Если девочка мечтала поступить в Токийский Университет, значит, она очень сильно верила в свою головку. А то, что Киёми самолюбива, это Киндаити заметил и сам.

В деле обнаруживались все новые и новые факты.

Неожиданным поворотом для розыска стало появление в день убийства какой-то женщины, приехавшей к Нэдзу, на основании чего Сабухиро создал свою странную детективную историю. Возможно, это вообще не имеет никакого отношения к преступлению. Возможно, это просто какая-то уж совсем безудержная фантазия. Но ведь говорят же, что действительность бывает куда более удивительной, чем литература.

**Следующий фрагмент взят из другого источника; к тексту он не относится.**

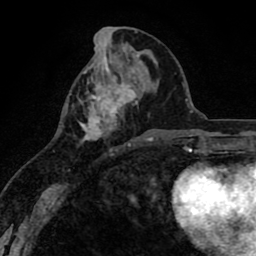
Breast MRI (dynamic contrast-enhanced), one axial slice; slice 34 of 80 in the series (ordered by position); cropped to one breast; dynamic contrast-enhanced series, time point 2 of 8 at this slice position (early post-contrast); 1.5 T; TE 2.6 ms, TR 6.1 ms; 2 mm slice thickness; 256 × 256 image matrix. Female patient.
Structures marked on this image (semi-automatic segmentation, software-assisted and operator-edited):
- enhancing-tissue mask used for the functional tumour volume (all voxels passing the contrast-enhancement thresholds inside the analysis volume; usually the tumour): bounding box (x1, y1, x2, y2) in pixels: (80, 65, 138, 150)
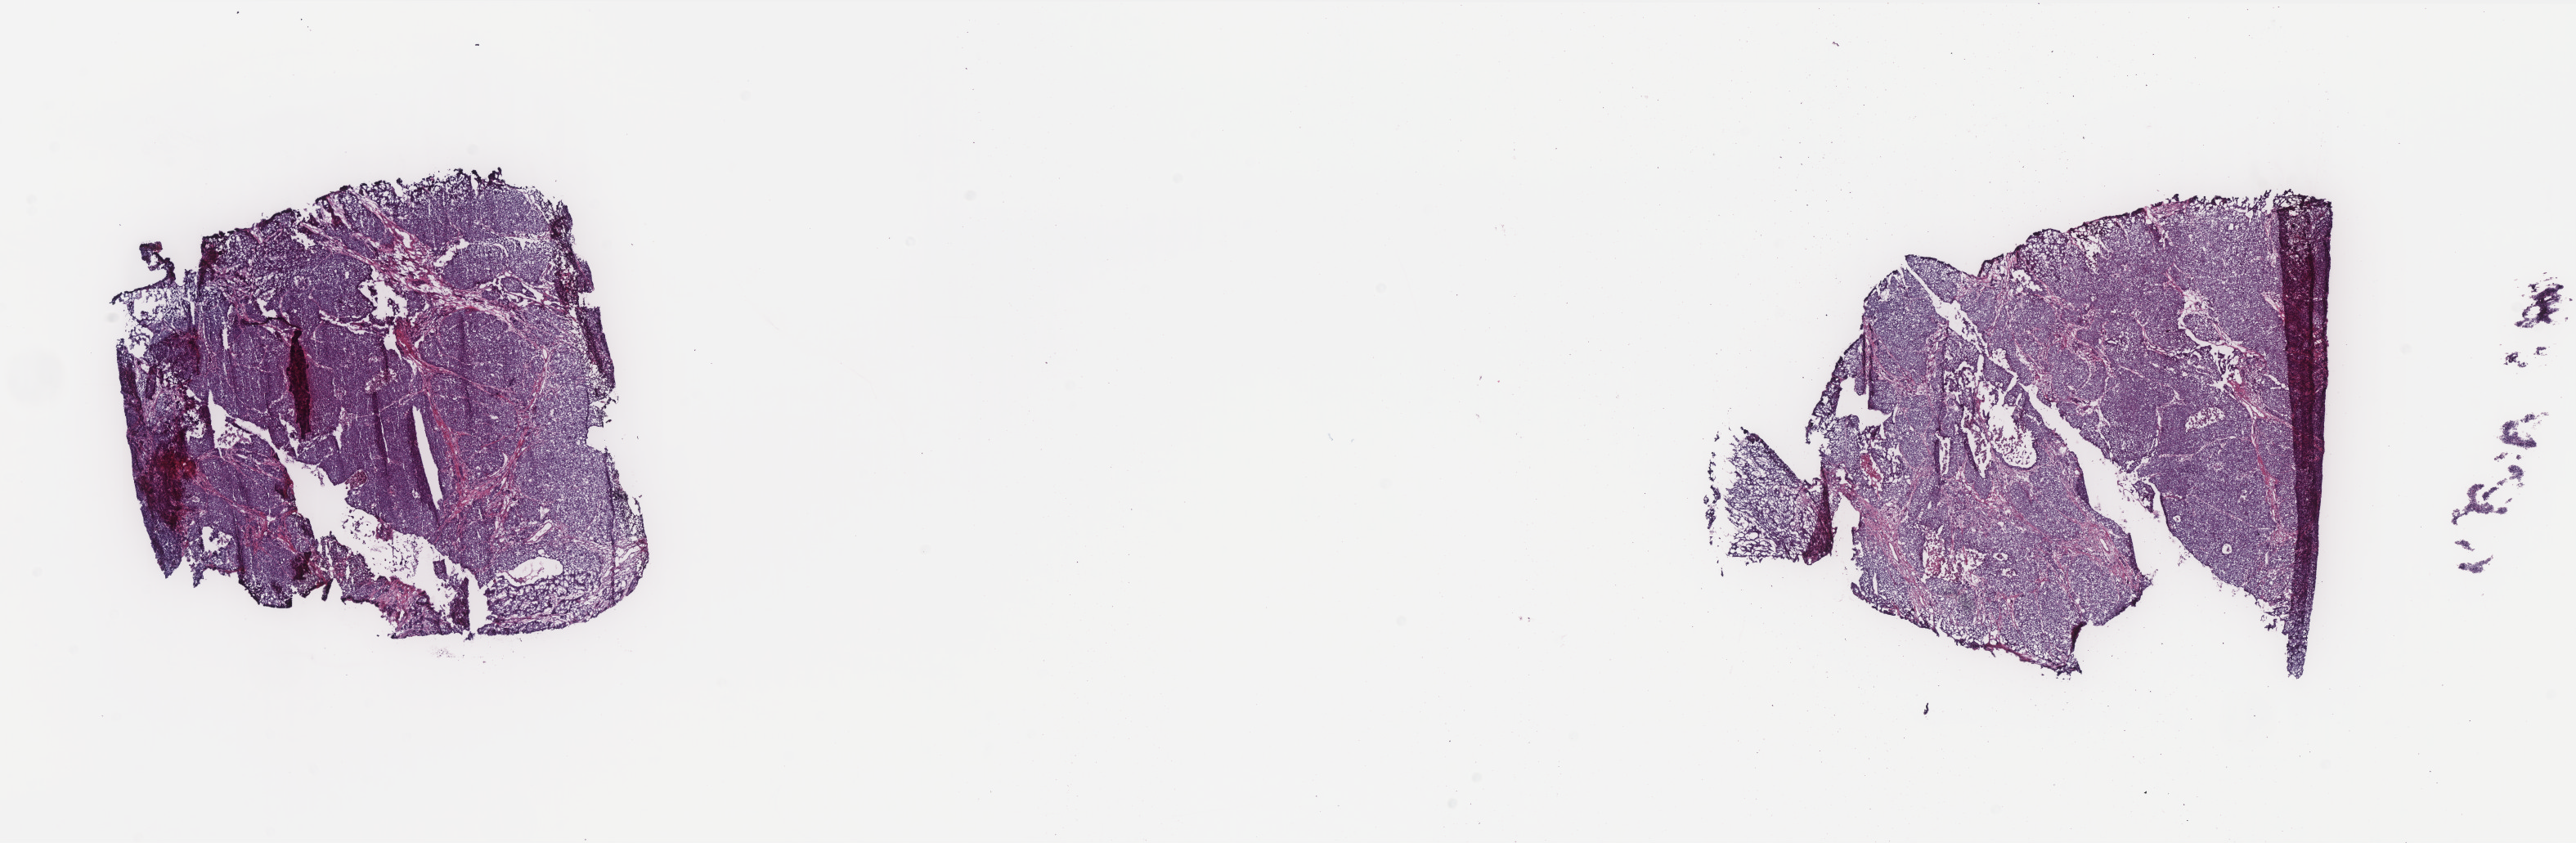
Whole-slide histology image, H&E, a low-resolution overview of the entire scanned area, about 25.3 x 8.3 mm, frozen section from the top of the tissue portion, primary tumour sample from the colon. Male patient. Slide review estimates, as recorded: tumour cells 95%, tumour nuclei 95%, normal cells 0%, stromal cells 0%, necrosis 5%. Infiltration values recorded for this section: lymphocyte infiltration 0%, monocyte infiltration 0%, neutrophil infiltration 0%.
AJCC pathologic stage: IIIC. TNM: T3 N2 M0. Diagnosis: Adenocarcinoma, NOS. Lymph nodes positive (case pathology): 4 of 17 examined.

Далее, после вчерашних наблюдений сыщика Миуры неожиданно появился еще один человек, на которого следует обратить внимание — комендант Нэдзу. Пожалуй, необходимо разобраться, что за женщина приходила к нему.

Плюс к тому — художник Мидзусима Кодзо. Возможно, он знал тайну отношений между Дзюнко Судо и Хибики Кескэ — это тоже чрезвычайно серьезное обстоятельство, которое нельзя игнорировать. Ведь в то время, когда Дзюнко и Хибики проводили вместе время в Ёкогаме в гостинице «Ринкайсо», мадам встречалась там с неизвестным мужчиной.

Судо Тацуо говорил Канако, что Мидзусима приехал в Ёкогаму раньше, чем Дзюнко с Хибики. Значит, следил он не за ними. Может, за хозяйкой ателье? А заодно подглядел и тайну Дзюнко?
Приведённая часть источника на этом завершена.